■ WHAT THE TASK REQUIRES
Say how many lines in the entries below mention "ankle", with no other words.
DATASET RECORDS: Begin
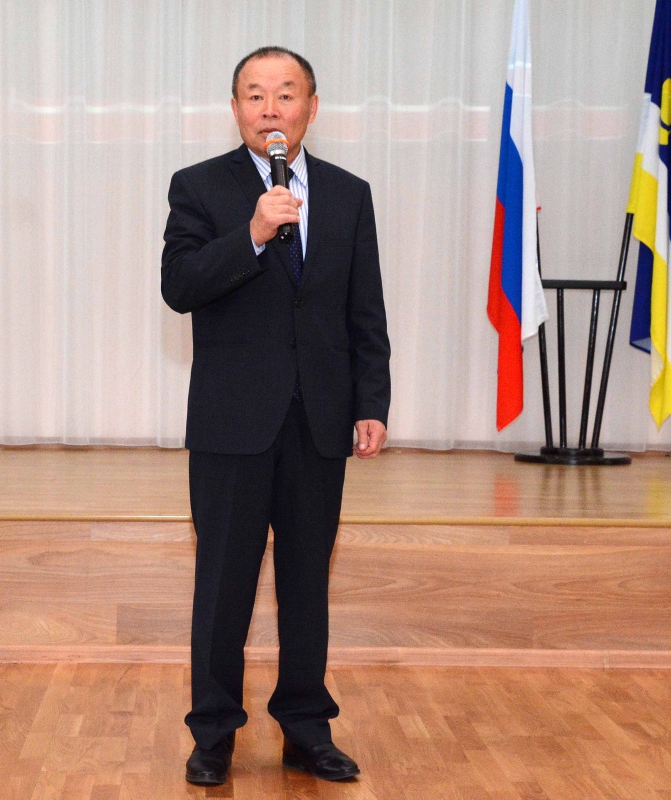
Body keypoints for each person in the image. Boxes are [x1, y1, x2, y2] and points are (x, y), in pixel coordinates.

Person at [161, 46, 391, 786]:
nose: (271, 109)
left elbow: (365, 309)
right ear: (235, 109)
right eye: (255, 95)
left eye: (286, 94)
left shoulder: (349, 194)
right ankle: (213, 734)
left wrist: (371, 402)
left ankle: (305, 728)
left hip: (319, 421)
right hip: (233, 423)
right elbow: (179, 285)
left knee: (305, 584)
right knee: (223, 586)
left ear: (311, 109)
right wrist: (253, 233)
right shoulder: (200, 187)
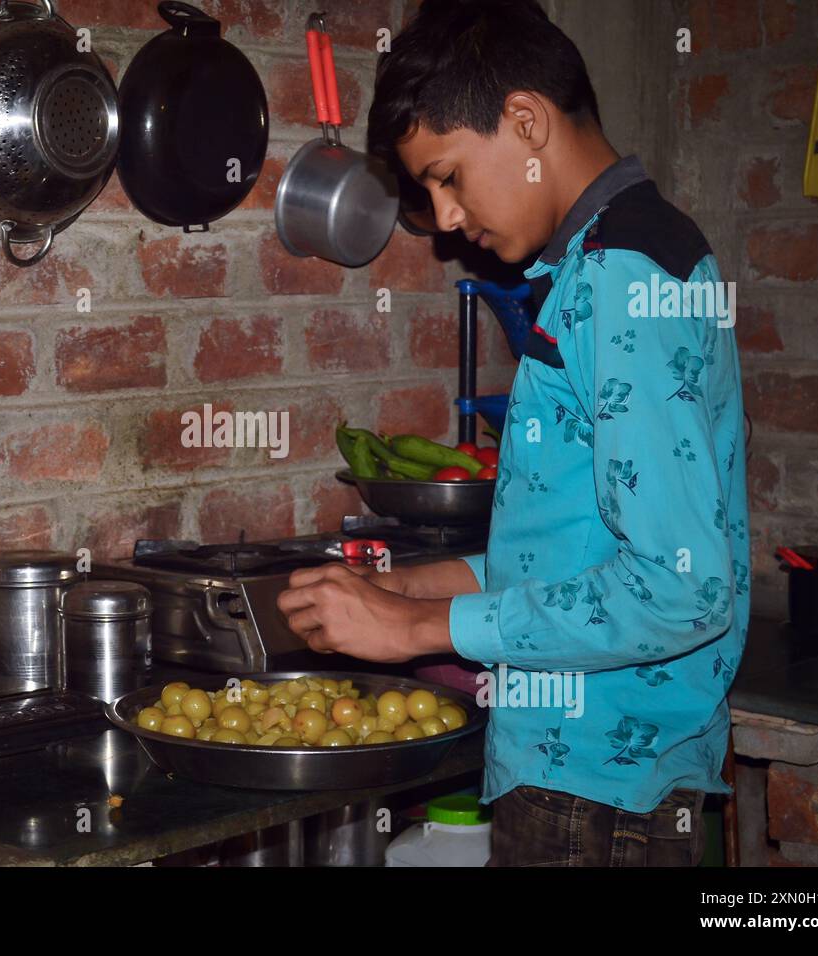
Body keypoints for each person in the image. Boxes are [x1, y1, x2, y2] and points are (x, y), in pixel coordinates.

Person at [276, 0, 750, 867]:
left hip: (597, 793)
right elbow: (585, 556)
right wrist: (416, 589)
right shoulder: (621, 261)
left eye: (449, 174)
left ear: (525, 120)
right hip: (603, 773)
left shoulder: (619, 280)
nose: (446, 218)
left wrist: (414, 632)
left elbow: (682, 590)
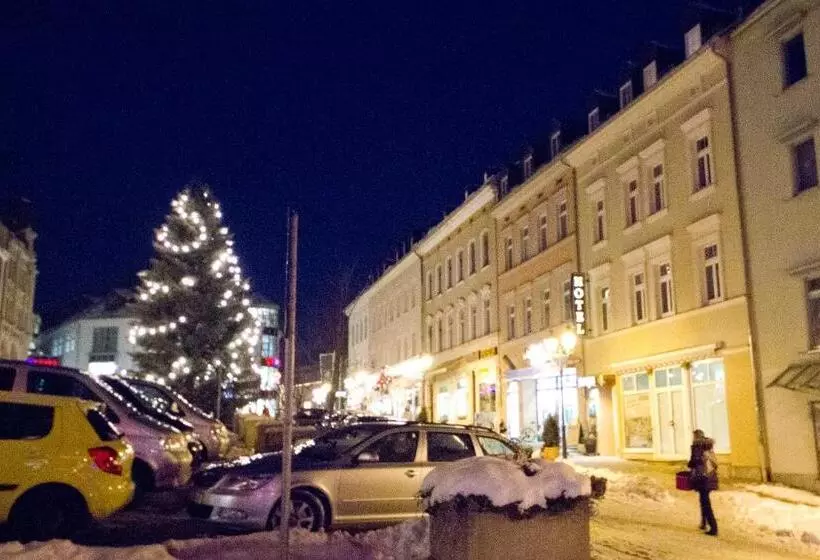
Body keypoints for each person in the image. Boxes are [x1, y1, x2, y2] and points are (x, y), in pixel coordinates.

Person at [688, 429, 719, 536]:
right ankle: (704, 523)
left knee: (705, 503)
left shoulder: (697, 448)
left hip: (702, 478)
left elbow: (693, 462)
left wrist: (690, 464)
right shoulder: (709, 448)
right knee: (704, 500)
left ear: (696, 437)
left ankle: (713, 527)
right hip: (710, 477)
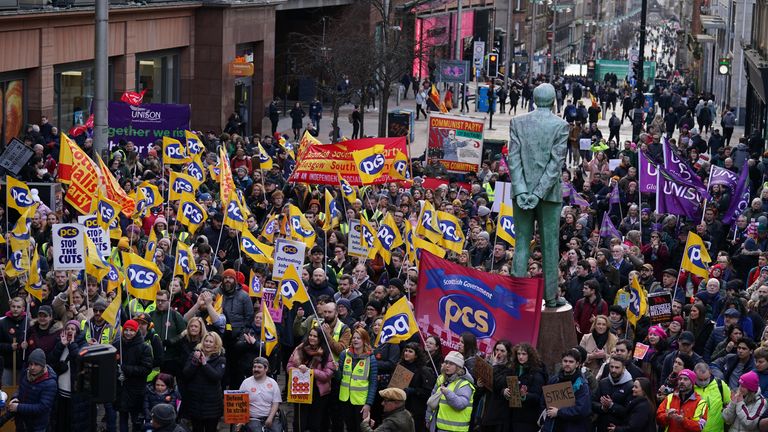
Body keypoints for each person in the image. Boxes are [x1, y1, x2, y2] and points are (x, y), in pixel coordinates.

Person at [508, 83, 569, 308]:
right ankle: (551, 297)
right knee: (549, 245)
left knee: (522, 242)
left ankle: (517, 297)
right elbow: (556, 163)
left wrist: (523, 190)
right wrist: (538, 193)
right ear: (554, 101)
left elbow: (513, 159)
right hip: (549, 195)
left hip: (521, 192)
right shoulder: (561, 125)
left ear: (533, 100)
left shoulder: (517, 123)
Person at [287, 326, 337, 432]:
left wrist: (310, 372)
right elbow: (288, 366)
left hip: (318, 392)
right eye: (310, 335)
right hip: (301, 390)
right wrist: (296, 370)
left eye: (315, 336)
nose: (312, 338)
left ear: (320, 339)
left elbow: (327, 375)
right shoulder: (299, 349)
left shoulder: (327, 353)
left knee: (315, 424)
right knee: (299, 423)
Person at [182, 332, 226, 432]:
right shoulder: (194, 355)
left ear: (216, 344)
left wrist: (205, 364)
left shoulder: (221, 359)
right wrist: (194, 361)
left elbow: (216, 376)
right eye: (206, 341)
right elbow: (186, 374)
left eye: (211, 342)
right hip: (195, 402)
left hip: (212, 405)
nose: (208, 343)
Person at [114, 319, 153, 432]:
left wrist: (125, 369)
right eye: (126, 330)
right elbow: (111, 365)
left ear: (136, 331)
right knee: (122, 418)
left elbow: (146, 369)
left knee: (136, 420)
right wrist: (117, 373)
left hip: (136, 390)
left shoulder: (144, 347)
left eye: (131, 330)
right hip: (121, 389)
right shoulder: (117, 345)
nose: (128, 333)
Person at [8, 348, 57, 432]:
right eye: (30, 364)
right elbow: (20, 389)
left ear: (43, 365)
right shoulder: (26, 373)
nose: (32, 367)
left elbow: (42, 407)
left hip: (37, 426)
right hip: (22, 423)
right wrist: (15, 397)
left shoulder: (50, 383)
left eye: (36, 364)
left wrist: (18, 407)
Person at [338, 328, 378, 432]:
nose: (355, 340)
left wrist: (368, 404)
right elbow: (339, 377)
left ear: (364, 340)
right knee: (349, 427)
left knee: (360, 429)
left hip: (361, 402)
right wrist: (335, 370)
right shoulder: (344, 354)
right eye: (354, 338)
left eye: (358, 338)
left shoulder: (371, 358)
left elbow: (373, 383)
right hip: (345, 399)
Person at [427, 351, 475, 432]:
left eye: (451, 364)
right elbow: (432, 400)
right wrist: (428, 418)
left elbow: (461, 405)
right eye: (446, 362)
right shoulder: (441, 378)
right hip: (436, 426)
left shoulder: (464, 384)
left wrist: (447, 393)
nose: (447, 366)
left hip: (454, 429)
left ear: (458, 367)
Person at [505, 343, 547, 432]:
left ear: (530, 355)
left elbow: (538, 397)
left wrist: (525, 395)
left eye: (524, 354)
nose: (520, 357)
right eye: (518, 354)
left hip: (528, 419)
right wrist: (505, 391)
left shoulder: (537, 373)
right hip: (512, 416)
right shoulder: (513, 369)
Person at [398, 342, 435, 432]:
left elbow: (428, 392)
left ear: (416, 355)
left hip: (415, 410)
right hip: (400, 407)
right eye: (406, 351)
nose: (406, 353)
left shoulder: (424, 370)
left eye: (410, 351)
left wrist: (413, 391)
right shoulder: (400, 366)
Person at [239, 357, 282, 432]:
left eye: (259, 367)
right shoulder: (246, 382)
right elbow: (240, 403)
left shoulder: (273, 383)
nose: (256, 369)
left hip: (270, 416)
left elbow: (276, 403)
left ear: (266, 369)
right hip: (252, 418)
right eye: (254, 367)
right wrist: (241, 420)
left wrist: (270, 418)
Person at [592, 355, 634, 431]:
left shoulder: (630, 386)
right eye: (611, 367)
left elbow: (629, 411)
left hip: (619, 427)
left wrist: (612, 405)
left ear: (624, 368)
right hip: (602, 426)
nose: (613, 370)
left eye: (617, 367)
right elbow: (593, 402)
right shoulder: (603, 382)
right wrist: (602, 408)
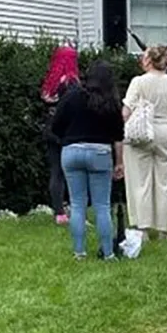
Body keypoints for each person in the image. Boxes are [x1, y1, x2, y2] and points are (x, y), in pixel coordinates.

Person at [50, 61, 124, 260]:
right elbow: (119, 134)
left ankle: (79, 252)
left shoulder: (72, 97)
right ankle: (108, 253)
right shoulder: (111, 102)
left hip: (71, 151)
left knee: (77, 203)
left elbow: (55, 125)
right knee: (101, 205)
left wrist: (67, 137)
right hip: (100, 153)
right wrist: (119, 162)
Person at [123, 46, 167, 241]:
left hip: (142, 132)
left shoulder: (138, 82)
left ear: (149, 61)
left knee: (139, 181)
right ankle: (164, 229)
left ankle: (142, 228)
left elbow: (126, 111)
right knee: (165, 182)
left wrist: (128, 127)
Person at [41, 45, 81, 225]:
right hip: (68, 131)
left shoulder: (50, 82)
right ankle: (73, 208)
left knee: (56, 171)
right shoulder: (71, 82)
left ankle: (58, 211)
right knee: (72, 171)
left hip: (51, 129)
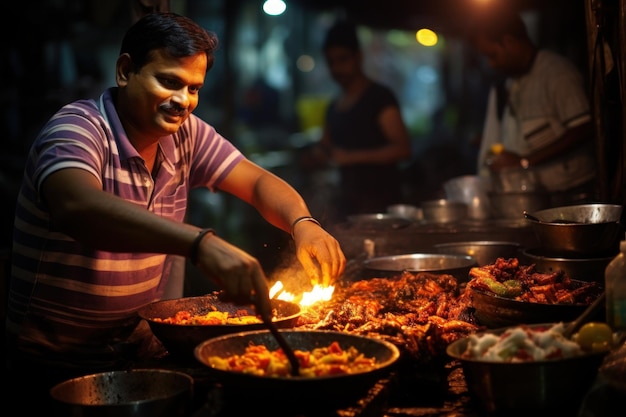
DATASET RECORDS: End
■ ANSWER BOX
12